Marietta residents this fall may be asked to vote on a $35 million bond to pay for redevelopment projects around the city, including a plan to demolish aging apartments on Franklin Road.
Mayor Steve Tumlin and other city leaders see big potential for redevelopment on Franklin Road, a strip that parallels I-75, and is currently occupied by run-down strip malls, 40-year-old apartment complexes and abandoned businesses. Tumlin says the city could buy and demolish apartments to make way for commercial businesses that want a prime location with easy access to the interstate, the airport and Atlanta.
But not all residents think the city should be in the real estate business, and the idea must make it through two city council votes before appearing on the November ballot.
“It is a referendum, so no matter how good or bad it is, people will have the chance to decide,” Tumlin said.
The bond would mean an tax increase of about $160 annually for a $200,000 home under current tax rates.

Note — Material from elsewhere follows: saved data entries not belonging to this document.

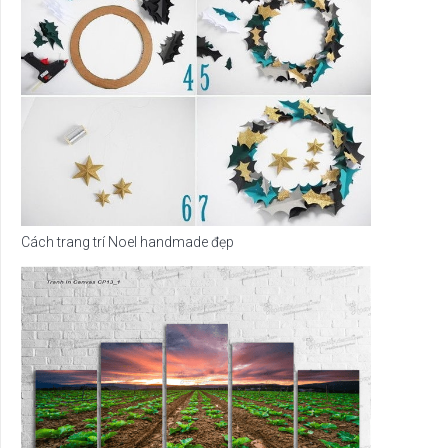
Cách trang trí Noel handmade đẹp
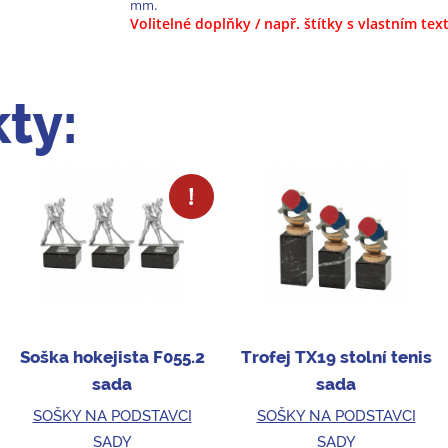
mm.
Volitelné doplňky / např. štítky s vlastním te
ty:
Soška hokejista F055.2
Trofej TX19 stolní tenis
sada
sada
SOŠKY NA PODSTAVCI
SOŠKY NA PODSTAVCI
SADY
SADY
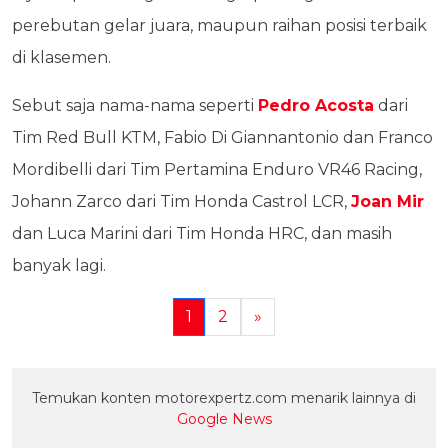
perebutan gelar juara, maupun raihan posisi terbaik
di klasemen.
Sebut saja nama-nama seperti
Pedro Acosta
dari
Tim Red Bull KTM, Fabio Di Giannantonio dan Franco
Mordibelli dari Tim Pertamina Enduro VR46 Racing,
Johann Zarco dari Tim Honda Castrol LCR,
Joan Mir
dan Luca Marini dari Tim Honda HRC, dan masih
banyak lagi.
1
2
»
Temukan konten motorexpertz.com menarik lainnya di
Google News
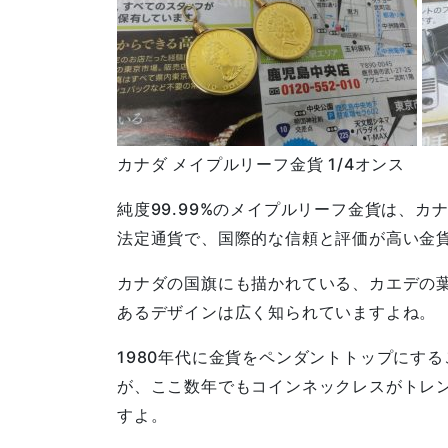
カナダ メイプルリーフ金貨 1/4オンス
純度99.99%のメイプルリーフ金貨は、カ
法定通貨で、国際的な信頼と評価が高い金
カナダの国旗にも描かれている、カエデの
あるデザインは広く知られていますよね。
1980年代に金貨をペンダントトップにす
が、ここ数年でもコインネックレスがトレ
すよ。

The idea is still taking shape, but early plans are to buy and demolish three or four apartment complexes near the Franklin Road/Delk Road intersection, Tumlin said. The city would work with the Marietta Housing Authority to find residents another place to live.
As is, Franklin Road is undervalued and underused, Tumlin said. Some of the apartments are financially struggling and have a high number of vacancies, he said, and a high concentration of crime. Clearing the way for new businesses could create jobs and have a ripple effect up and down the corridor.
“To come from the ashes, you have to get it down to the ashes,” he said. “With revitalization, you have to retrench first and then go forward. It is an investment.”
The bulk of the bond money would be invested in Franklin Road. But also being considering is a memorial to honor Lemon Street High, which served at the city’s black high school during segregation. Road improvements along busy Whitlock Avenue are also being discussed.
City Councilman Griffin L. Chalfant, said the idea is good, but the city must now seriously research whether the bond will raise enough to jump start revitalization efforts on Franklin Road.
“If it pans out, we can do a lot with that area,” he said. “But we have to find out whether it will … make a dent in what the problem is or just touch the edges.”
Longtime Marietta resident Robbie Huck wants residents to squash the idea before it makes it to a vote. She doesn’t support the bonds because she doesn’t think its an appropriate use of tax money. If the area is ripe for business revitalization, then private industry should lead the effort.
“If you have a good idea, you can sell it,” said Huck, who is also member of the Cobb Taxpayers Association, a government watchdog group. “You don’t have to go in debt to do it. Let the private industry take the risk and get the return on investment.”
But Heath Garrett, co-founder of Revitalize Marietta, a non-profit focused on bringing attention to blighted parts of the city, said continuing to do nothing or ignoring the issues will only drive up costs for the average taxpayer.
“Marietta has one of the costliest concentrations of blighted and foreclosed apartments and run down properties in all of metro Atlanta,” he said. “Informed conservative taxpayers support this bond because the crime, the transiency of the students, the destruction of property value and the uncompensated healthcare at the Kennestone ER is a hidden tax that will cost the taxpayer a lot more than $35 million over the same time.”